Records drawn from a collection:
=== Section Start ===

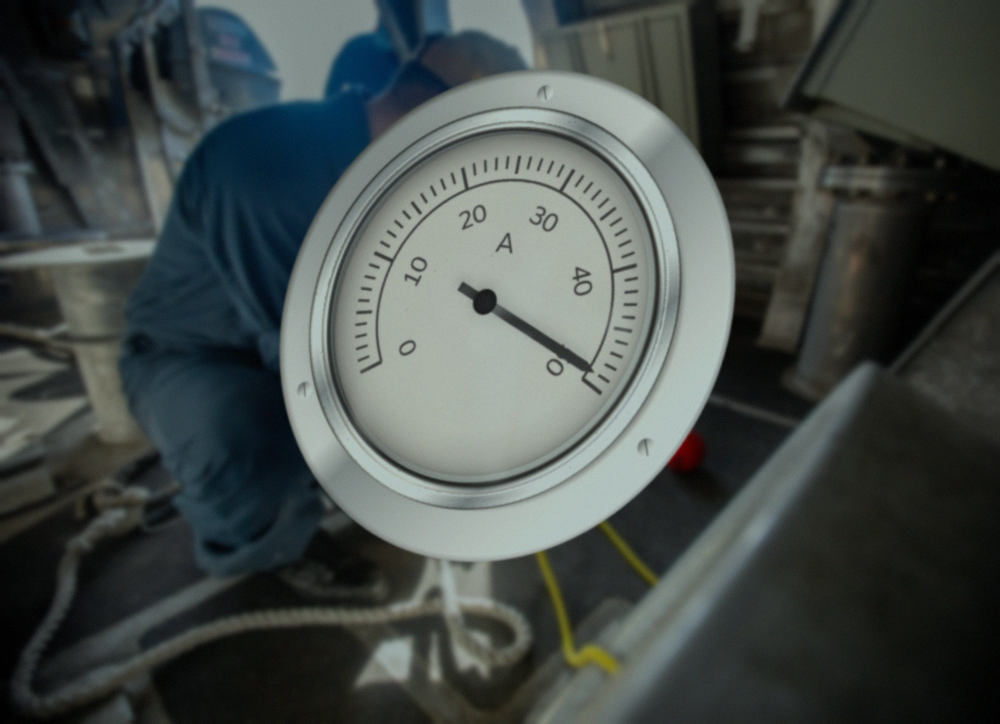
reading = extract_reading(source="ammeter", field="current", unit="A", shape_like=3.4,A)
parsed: 49,A
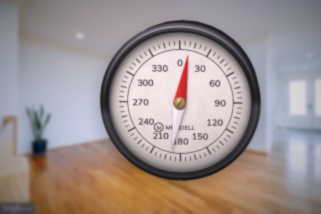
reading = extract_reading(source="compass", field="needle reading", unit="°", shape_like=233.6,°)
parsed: 10,°
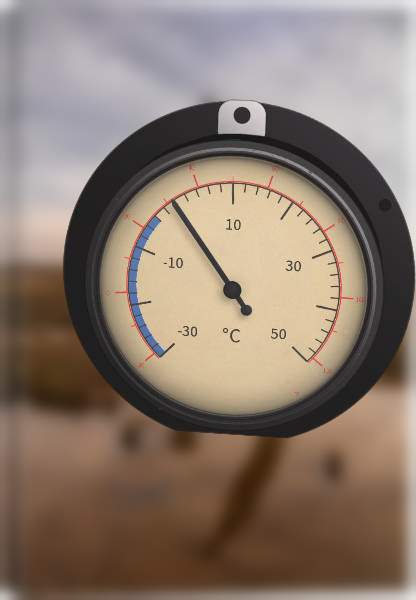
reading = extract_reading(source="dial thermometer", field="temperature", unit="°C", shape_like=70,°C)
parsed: 0,°C
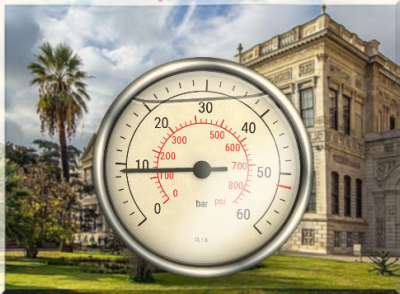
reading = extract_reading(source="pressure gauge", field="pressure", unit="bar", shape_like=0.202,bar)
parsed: 9,bar
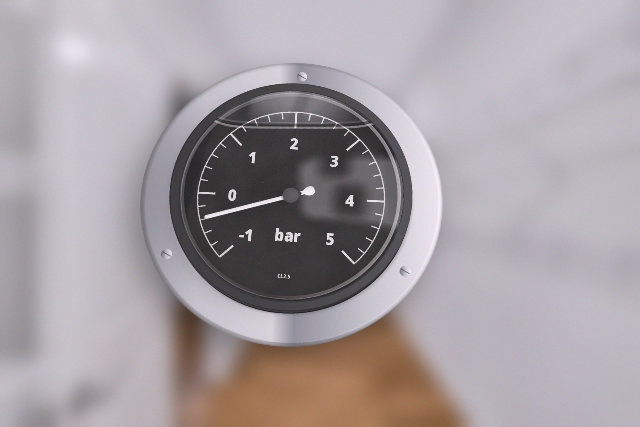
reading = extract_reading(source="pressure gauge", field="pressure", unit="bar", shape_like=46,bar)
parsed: -0.4,bar
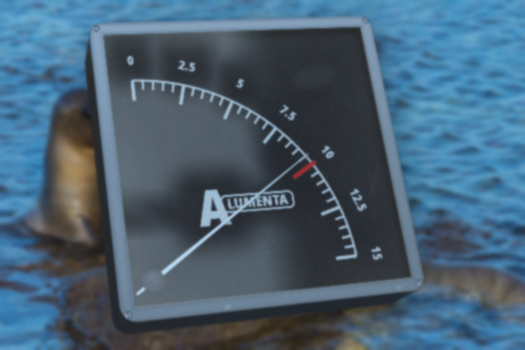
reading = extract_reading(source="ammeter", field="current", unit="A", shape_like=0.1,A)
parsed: 9.5,A
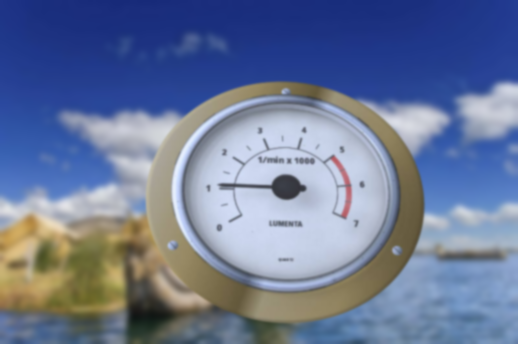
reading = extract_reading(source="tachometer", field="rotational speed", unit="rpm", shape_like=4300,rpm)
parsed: 1000,rpm
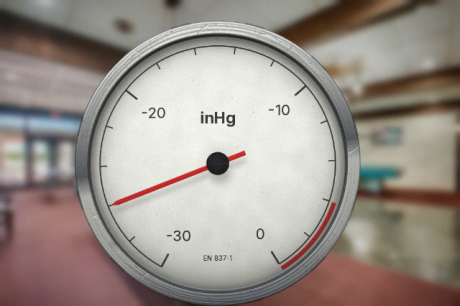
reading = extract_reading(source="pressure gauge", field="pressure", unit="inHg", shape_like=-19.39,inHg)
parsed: -26,inHg
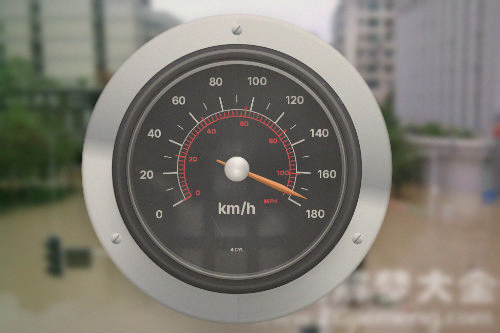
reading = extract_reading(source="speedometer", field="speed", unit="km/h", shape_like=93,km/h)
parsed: 175,km/h
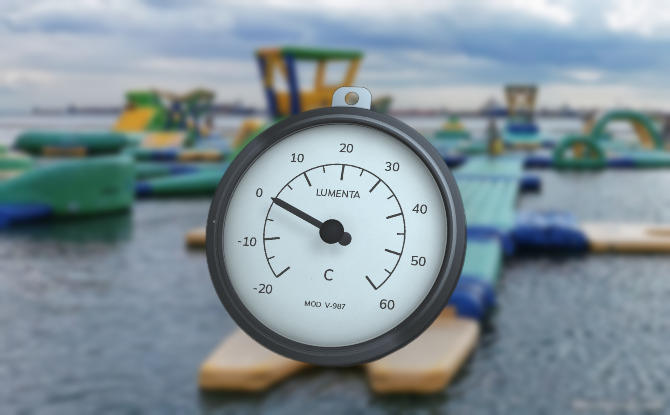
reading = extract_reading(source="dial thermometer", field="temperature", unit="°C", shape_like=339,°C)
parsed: 0,°C
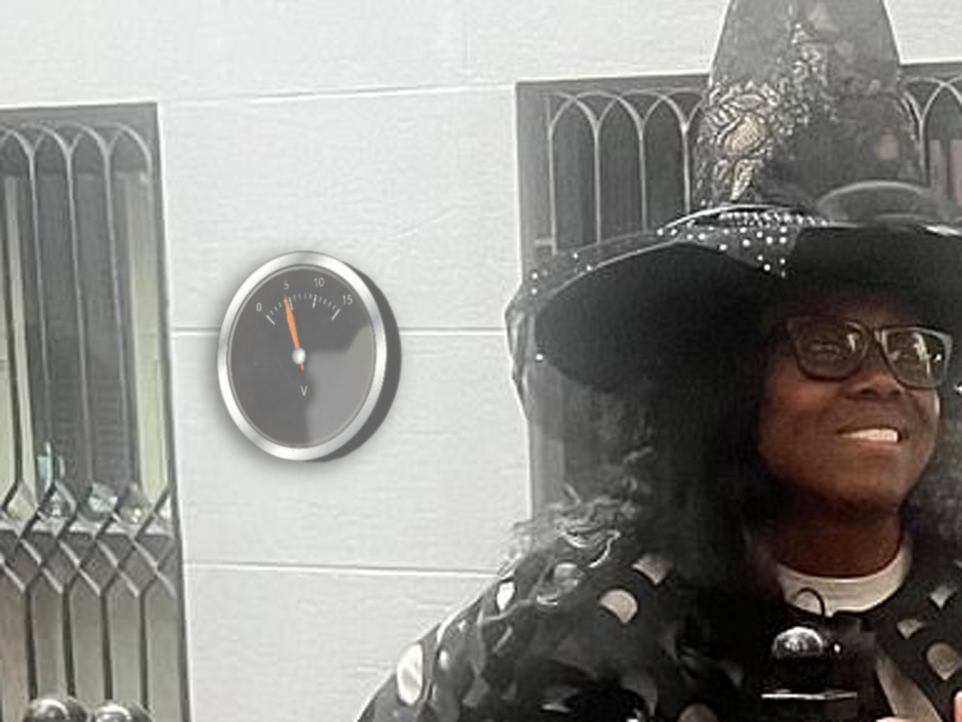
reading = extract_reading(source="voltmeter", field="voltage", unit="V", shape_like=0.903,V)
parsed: 5,V
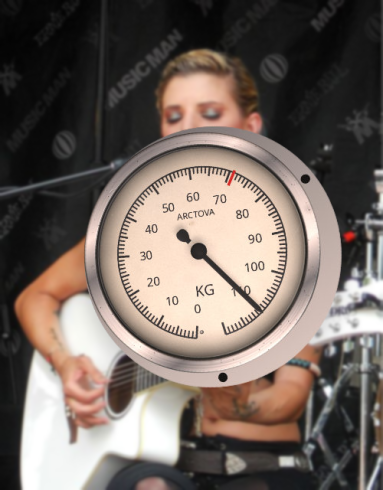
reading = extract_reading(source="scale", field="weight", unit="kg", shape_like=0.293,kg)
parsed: 110,kg
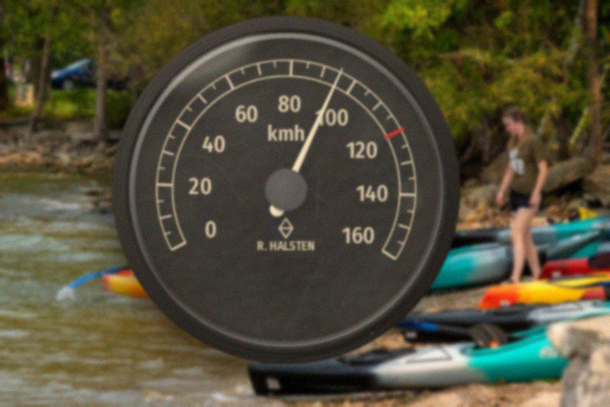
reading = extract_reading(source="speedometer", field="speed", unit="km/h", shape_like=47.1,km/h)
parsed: 95,km/h
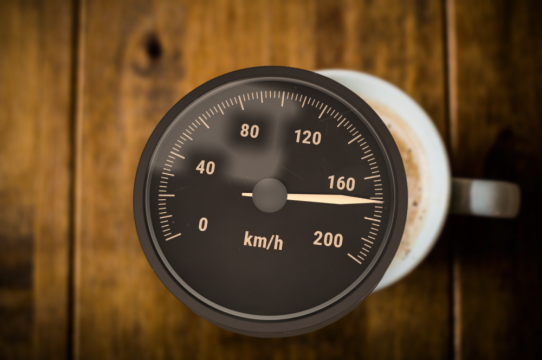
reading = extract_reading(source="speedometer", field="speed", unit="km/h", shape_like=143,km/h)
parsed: 172,km/h
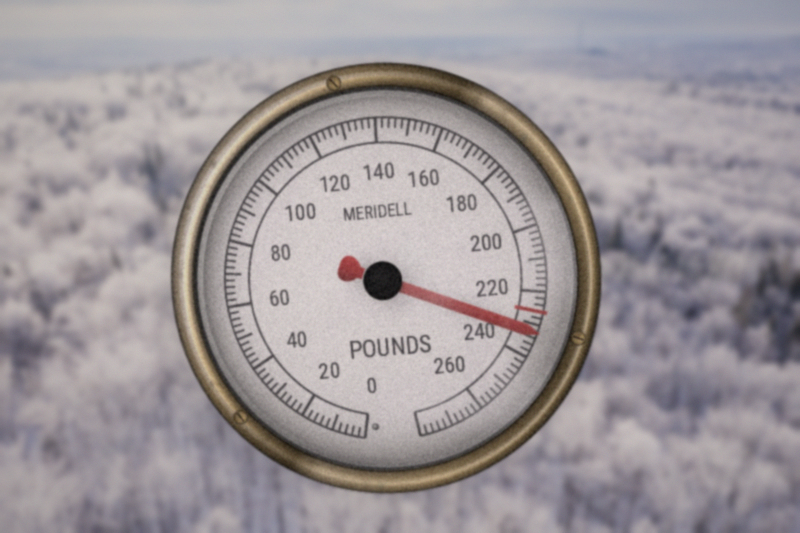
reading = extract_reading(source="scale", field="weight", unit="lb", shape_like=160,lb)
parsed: 232,lb
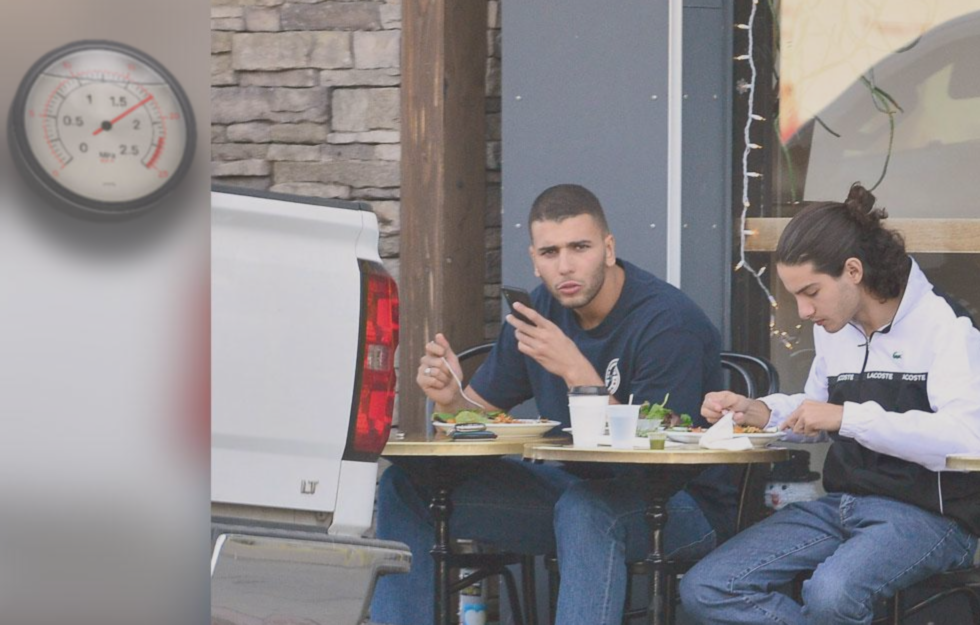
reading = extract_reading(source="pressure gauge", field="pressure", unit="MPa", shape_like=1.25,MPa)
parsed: 1.75,MPa
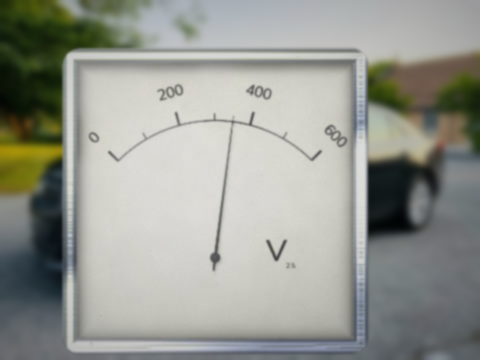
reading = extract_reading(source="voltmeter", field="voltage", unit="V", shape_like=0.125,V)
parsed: 350,V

=== Section End ===

TASK TO COMPLETE:
Please format the records above, from their start through the line containing "parsed: 9.5,A", as a Markdown table with the columns "Row" and "Text", one numbered row per line, skipping blank lines. Leave the pictures out.

WRITTEN SOLUTION:
| Row | Text |
|---|---|
| 1 | reading = extract_reading(source="ammeter", field="current", unit="A", shape_like=3.4,A) |
| 2 | parsed: 49,A |
| 3 | reading = extract_reading(source="compass", field="needle reading", unit="°", shape_like=233.6,°) |
| 4 | parsed: 10,° |
| 5 | reading = extract_reading(source="dial thermometer", field="temperature", unit="°C", shape_like=70,°C) |
| 6 | parsed: 0,°C |
| 7 | reading = extract_reading(source="pressure gauge", field="pressure", unit="bar", shape_like=0.202,bar) |
| 8 | parsed: 9,bar |
| 9 | reading = extract_reading(source="pressure gauge", field="pressure", unit="bar", shape_like=46,bar) |
| 10 | parsed: -0.4,bar |
| 11 | reading = extract_reading(source="ammeter", field="current", unit="A", shape_like=0.1,A) |
| 12 | parsed: 9.5,A |